Travel weariness has started to set in. We are now within a day of Kigali and the temptation to press on rather than absorb the countryside we are passing through is too much.
Our hotel last night was only a few miles from Kampala. Before long we are entering the city and find modern office blocks, banks and other trappings of city architecture that could be anywhere in Europe. What isn’t European is the traffic which is definitely African. There is no order or sense of discipline. At junctions the strategy is to force a way across the other vehicles using the horn and little else. Motorbikes are everywhere, and usually right where you are heading.
We find our way out of the city and follow the long road sout-east to the Rwandan border. This is tarmac but the quality leaves a lot to be desired. Pot-holes are everywhere and big enough that even the trucks and buses slow down. This is frustrating. We want to press on but find that the brake is being put to as much use as the accelerator.

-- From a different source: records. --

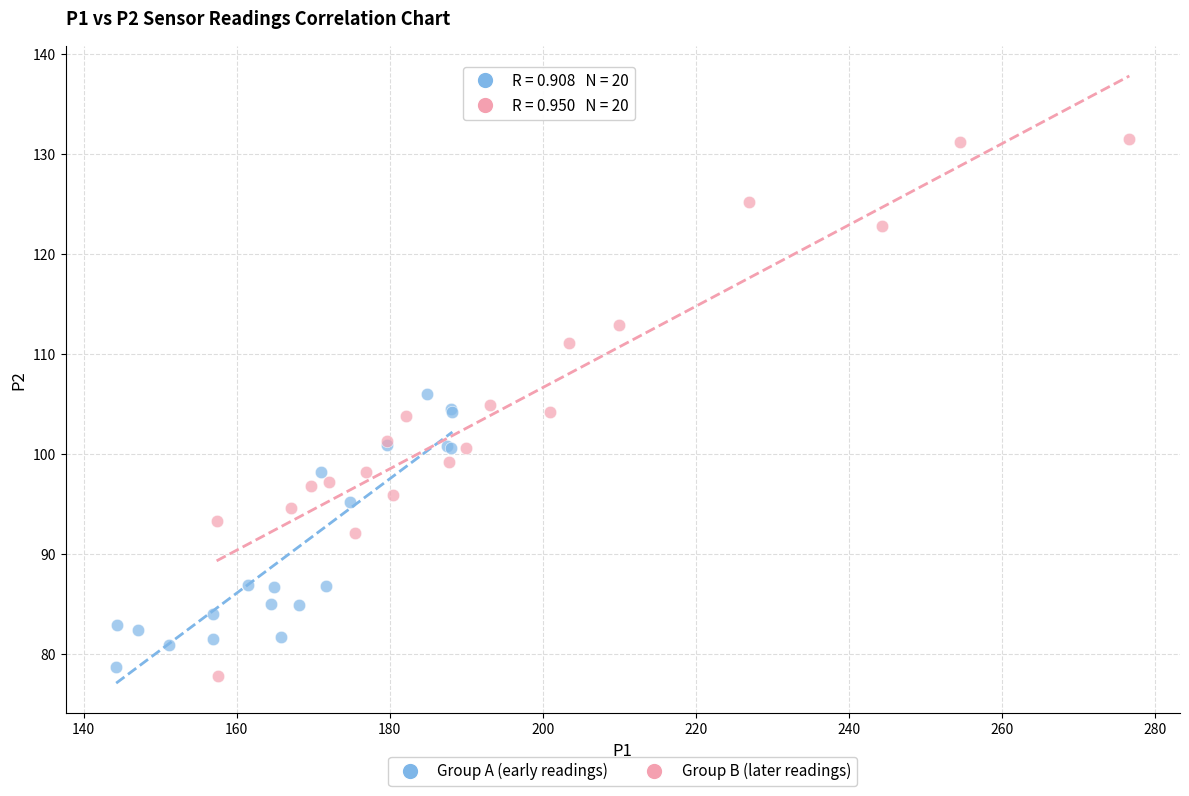

Which series has the widest spread of Y values?

Group B (later readings)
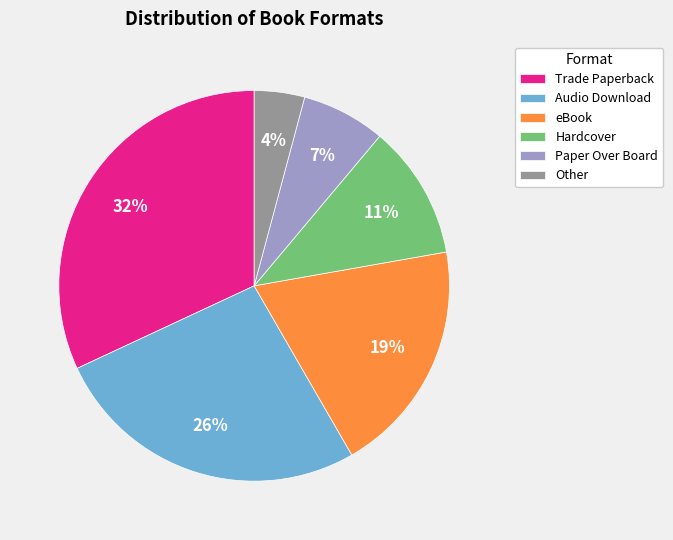

Is the sum of Audio Download and Trade Paperback greater than half?

Yes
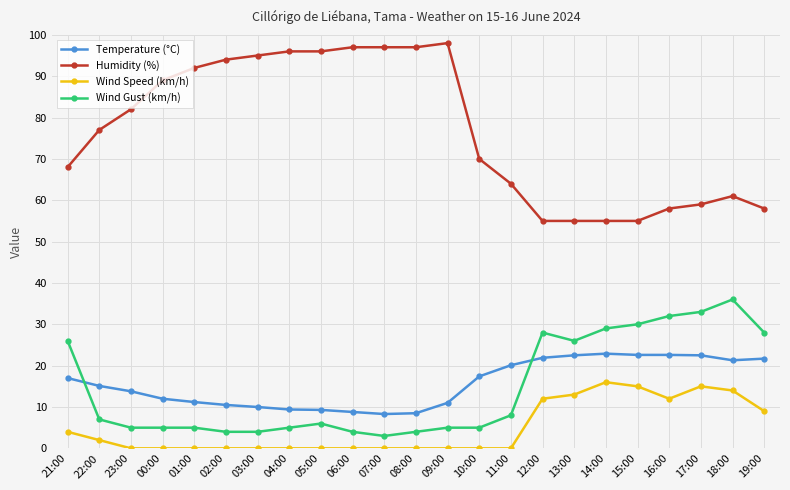

Where is Temperature (°C) nearest to the value 15?

22:00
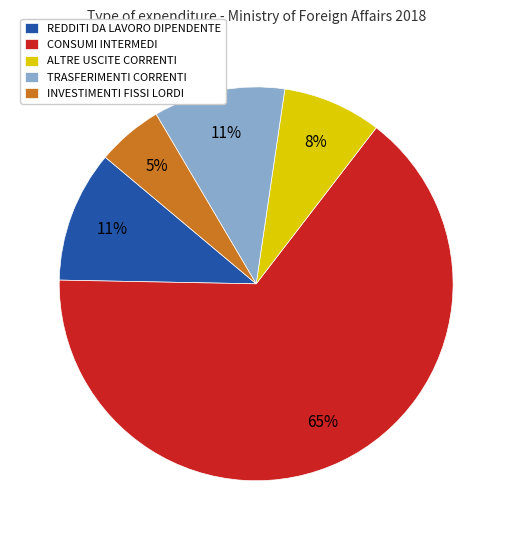

Count the number of slices in the pie.

5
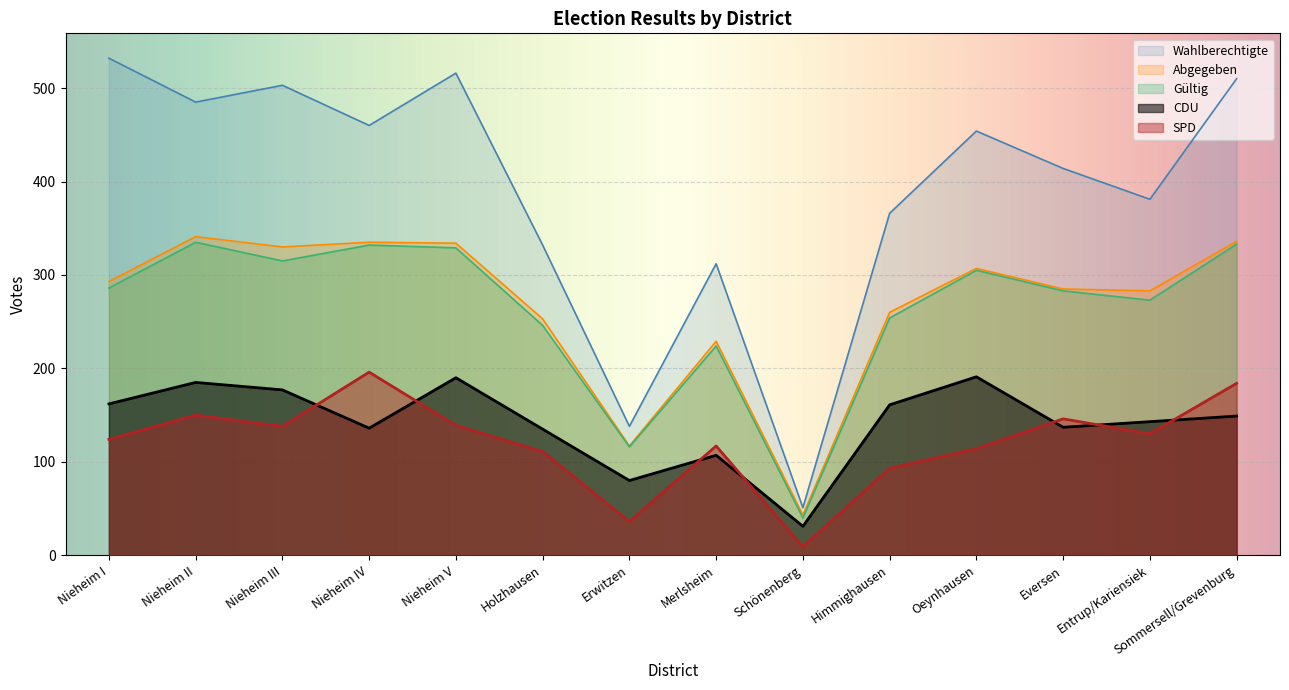

At Nieheim V, list the series in order from smallest to largest.

SPD, CDU, Gültig, Abgegeben, Wahlberechtigte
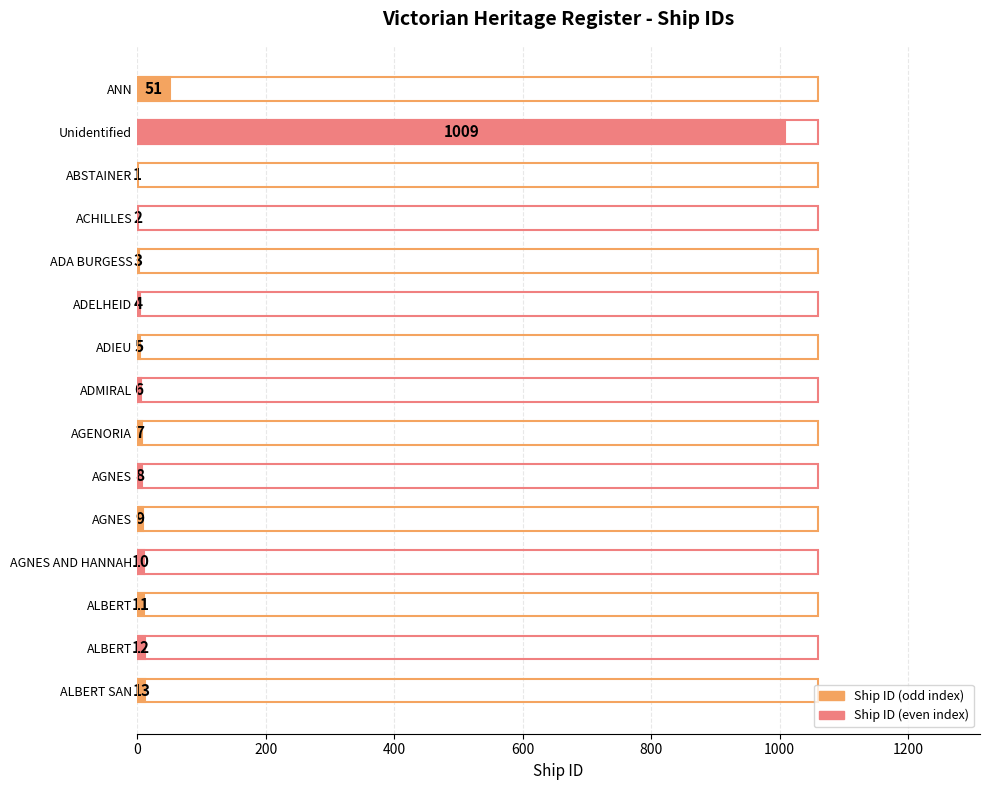

How many categories are shown in the chart?

15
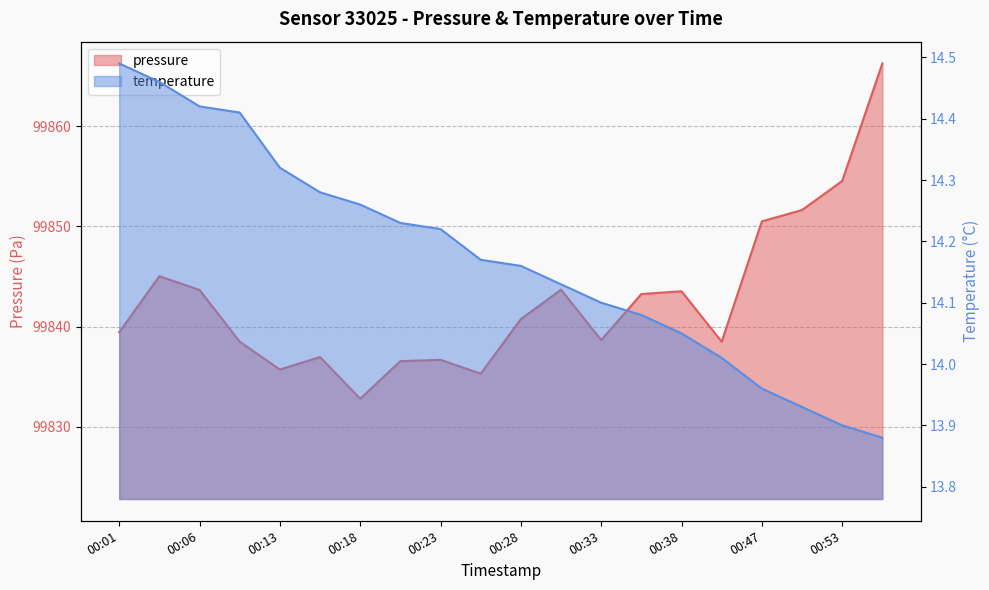

What is the highest value of the temperature series?

14.5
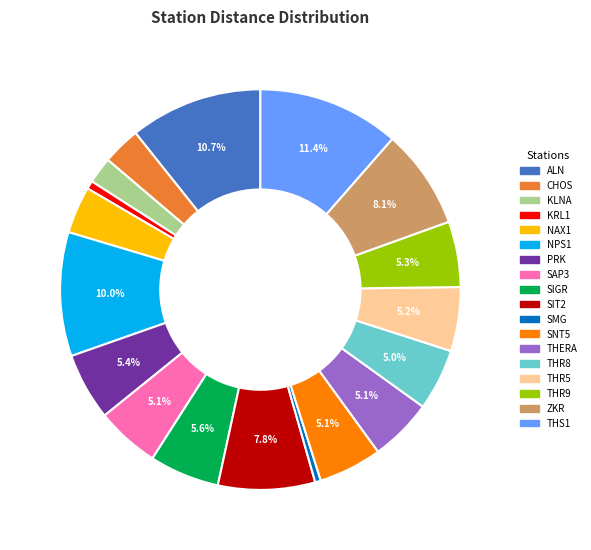

Does any single category account for the majority?

No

This is farming country. We pass fields of maize, sugar beat and, increasingly, banana palms. Occasionally there are herds of long-horned cattle.

Long horned cattle
We stop at a small village and are besieged by dozens of boys each wanting to sell their produce. Half a dozen arms press goat kebabs and baked bananas against the window. We buy some of each and wish we hadn’t. The bananas were edible, the kebabs weren’t.
We aren’t going to make it all the way to Rwanda today, particularly on these roads, so we stop at Ntangamo for the night. This is one of the few times during the trip that we have pulled up before sunset and it gives us time to wander around. This is not a big place and it is clear that they haven’t seen many white faces. The children wave at us. The adults just stare. Across from our guest house, storks settle on a roof. These are large birds by any measure and serve to remind us that we have come to foreign territory indeed.